Tomemos como ponto de partida duas notícias, praticamente simultâneas, ocorridas na grande metrópole do Rio de Janeiro. No dia 8 de fevereiro pp, ainda pela madrugada, um incêndio de proporções desastrosas devorou o dormitório do Centro de Treinamento do Clube de Regatas Flamengo. Em poucos minutos, as chamas puseram fim à vida de 10 garotos, ceifando-lhes o sonho de serem jogadores de futebol e, quem sabe, ajudar as respectivas famílias.
Três outros foram feridos e internados no hospital, num total de 13 vítimas. Algumas horas mais tarde, nas proximidades dos morros da Coroa e do Fallet, no bairro Santa Tereza, um confronto a tiros entre a Polícia Militar e um grupo de rapazes deixou um saldo macabro de 13 mortos, todo do lado dos “bandidos”, como festejaram não poucos internautas. Tanto num caso quanto no outro, 13 vidas foram ceifadas na flor da idade! Neste último caso, mais do que confronto, não seria exagero falar de execução.
No decorrer de todo o dia (e nos dias seguintes), a imprensa em geral e as próprias redes sociais, mantiveram-se com as câmeras, os holofotes, os microfones e os olhos fixos na tragédia do Flamengo, esquecendo quase por completo o resultado igualmente trágico do “tiroteio” – na expressão clássica dos policiais. Como se o espetáculo das labaredas e da fumaça do primeiro desastre impedissem de enxergar os rastros de sangue do segundo.

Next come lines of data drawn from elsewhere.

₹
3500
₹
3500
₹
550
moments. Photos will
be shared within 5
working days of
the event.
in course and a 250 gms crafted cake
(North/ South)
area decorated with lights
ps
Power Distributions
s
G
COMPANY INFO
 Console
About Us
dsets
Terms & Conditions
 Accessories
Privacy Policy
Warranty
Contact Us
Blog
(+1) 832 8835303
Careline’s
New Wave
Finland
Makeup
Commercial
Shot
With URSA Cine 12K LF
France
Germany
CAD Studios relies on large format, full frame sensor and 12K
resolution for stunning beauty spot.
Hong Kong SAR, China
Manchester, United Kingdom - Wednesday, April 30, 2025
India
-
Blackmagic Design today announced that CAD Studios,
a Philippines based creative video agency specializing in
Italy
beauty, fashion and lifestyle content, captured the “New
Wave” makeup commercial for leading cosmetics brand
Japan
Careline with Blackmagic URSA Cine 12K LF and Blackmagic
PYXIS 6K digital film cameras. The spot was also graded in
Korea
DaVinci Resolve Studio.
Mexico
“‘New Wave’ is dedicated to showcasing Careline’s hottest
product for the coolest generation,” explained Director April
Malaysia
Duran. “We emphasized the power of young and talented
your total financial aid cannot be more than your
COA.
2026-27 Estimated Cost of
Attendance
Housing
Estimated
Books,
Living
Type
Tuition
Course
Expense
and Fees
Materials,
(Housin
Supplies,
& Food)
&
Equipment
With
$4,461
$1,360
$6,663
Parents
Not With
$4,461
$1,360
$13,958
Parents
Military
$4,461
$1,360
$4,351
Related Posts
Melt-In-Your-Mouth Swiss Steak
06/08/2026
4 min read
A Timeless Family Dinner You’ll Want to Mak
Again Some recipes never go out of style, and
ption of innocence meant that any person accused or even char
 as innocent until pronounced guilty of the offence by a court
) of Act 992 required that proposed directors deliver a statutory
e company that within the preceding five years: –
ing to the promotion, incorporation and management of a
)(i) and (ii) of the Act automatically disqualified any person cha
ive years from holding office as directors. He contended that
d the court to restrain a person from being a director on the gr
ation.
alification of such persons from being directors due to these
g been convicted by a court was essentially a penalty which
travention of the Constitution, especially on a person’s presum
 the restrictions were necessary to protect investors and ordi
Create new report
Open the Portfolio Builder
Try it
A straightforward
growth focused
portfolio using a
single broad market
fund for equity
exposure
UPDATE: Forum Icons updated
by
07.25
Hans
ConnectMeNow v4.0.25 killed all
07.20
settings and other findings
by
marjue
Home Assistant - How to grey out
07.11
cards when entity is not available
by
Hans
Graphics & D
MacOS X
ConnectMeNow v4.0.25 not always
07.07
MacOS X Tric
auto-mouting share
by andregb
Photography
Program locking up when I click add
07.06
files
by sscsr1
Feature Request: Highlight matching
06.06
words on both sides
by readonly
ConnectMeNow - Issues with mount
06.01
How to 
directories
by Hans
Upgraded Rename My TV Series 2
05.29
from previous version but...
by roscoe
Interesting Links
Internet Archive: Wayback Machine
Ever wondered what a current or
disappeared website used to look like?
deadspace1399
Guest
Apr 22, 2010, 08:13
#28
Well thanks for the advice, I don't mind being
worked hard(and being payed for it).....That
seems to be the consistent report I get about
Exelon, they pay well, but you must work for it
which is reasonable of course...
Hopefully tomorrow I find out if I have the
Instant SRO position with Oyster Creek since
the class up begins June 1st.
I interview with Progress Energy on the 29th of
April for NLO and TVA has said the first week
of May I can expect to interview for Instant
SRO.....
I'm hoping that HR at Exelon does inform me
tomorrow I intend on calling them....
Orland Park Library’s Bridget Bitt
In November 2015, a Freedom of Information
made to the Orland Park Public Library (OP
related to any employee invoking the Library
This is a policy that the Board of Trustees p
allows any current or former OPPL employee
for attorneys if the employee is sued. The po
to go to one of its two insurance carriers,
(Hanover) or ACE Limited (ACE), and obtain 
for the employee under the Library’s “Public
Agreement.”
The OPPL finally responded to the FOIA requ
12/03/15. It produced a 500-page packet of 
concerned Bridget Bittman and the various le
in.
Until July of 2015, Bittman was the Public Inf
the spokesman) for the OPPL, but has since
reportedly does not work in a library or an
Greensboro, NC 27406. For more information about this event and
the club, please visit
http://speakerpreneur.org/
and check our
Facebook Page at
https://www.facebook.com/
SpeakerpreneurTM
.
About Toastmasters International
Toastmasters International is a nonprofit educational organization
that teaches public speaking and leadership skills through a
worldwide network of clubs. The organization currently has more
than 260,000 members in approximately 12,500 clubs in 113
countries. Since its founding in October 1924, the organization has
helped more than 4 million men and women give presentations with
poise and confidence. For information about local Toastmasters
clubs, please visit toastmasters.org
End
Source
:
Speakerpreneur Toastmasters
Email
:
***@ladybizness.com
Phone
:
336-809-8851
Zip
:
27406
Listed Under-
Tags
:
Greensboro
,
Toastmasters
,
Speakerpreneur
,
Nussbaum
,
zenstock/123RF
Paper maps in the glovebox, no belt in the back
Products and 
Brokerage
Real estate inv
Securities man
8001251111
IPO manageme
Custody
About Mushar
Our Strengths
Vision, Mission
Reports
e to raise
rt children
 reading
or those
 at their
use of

Cabe a pergunta: por que esse tratamento diferenciado por parte dos meios de comunicação? Por que tanto espaço por parte da televisão, do rádio, dos jornais e dos internautas para o incêndio e, ao mesmo tempo, um silêncio estranho e no mínimo suspeito em relação à chacina? Por que uns têm nome e sobrenome, rosto e talento, família e parentes, história e endereço fixo, ao passo que os outros parecem ter brotado do nada e do chão, terem assombrado como fantasmas, para em seguida sumiram sepultados no anonimato? Tratar-se-á, por acaso, de duas classes diversas de jovens, ou duas espécies distintas de pessoas humanas?
Convém ter presente que os dois grupos, na adolescência ou juventude, possuíam entusiasmo e energia, e pela frente um futuro de sonhos e realizações, projetos e esperanças!… A diferença é que, enquanto os sonhos de uns foram precocemente despedaçados e reduzidos a cinzas no ato mesmo do incêndio, os sonhos dos outros já haviam sido despedaçados, gota a gota, dia-a-dia, desde a infância mais remota.
Aliás, estes últimos são filhos de famílias dilaceradas, devastadas e fragmentadas há décadas, para não dizer há séculos. Para ambos os grupos de adolescentes e jovens, o brilho da vida se apagou antes do tempo, como as estrelas cadentes. Diferentemente das possibilidades abertas aos representes do primeiro grupo, porém, nunca ou raramente as mesmas oportunidades bateram à porta dos garotos do segundo.
Na busca individual ou familiar por horizontes alternativos, uns tiveram a sorte de serem descobertos pelo time de futebol que mais conquistou torcedores em todo o território nacional. Os outros, ao contrário, devido às condições de precariedade e vulnerabilidade em que cresceram, facilmente são recrutados pelas funestas armadilhas do crime organizado. Daí os becos tortuosos e sem saída do álcool, da droga e da perseguição por parte das forças públicas.
Vale recordar, ainda, que em ambos os casos estamos diante de crianças que possuem origens pobres, rebentos de famílias humildes. Ambos, em geral, conheceram o abandono ou, pura e simplesmente, a ausência do Estado. Têm berço e largada semelhante, mas, a um certo ponto da rota, para todos os seres humanos, os caminhos se bifurcam. Para uns, nasce e cresce um projeto esportivo, que alimenta a esperança e o sonho no amanhã. Para outros, cedo o sonho se converte em pesadelo. Os primeiros morreram vítimas de uma catástrofe (fatal ou criminosa que seja). Os segundos começam a morrer desde o nascimento, a conta-gotas.
Pouco a pouco, aos olhos das autoridades e da população indiferente, e sob o comando do estado paralelo, tornaram-se verdadeiros cadáveres ambulantes. Os disparos que por fim os abateram não passam de um ponto final num percurso pontilhado de adversidades.
Rio de Janeiro, 8 de fevereiro de 2019.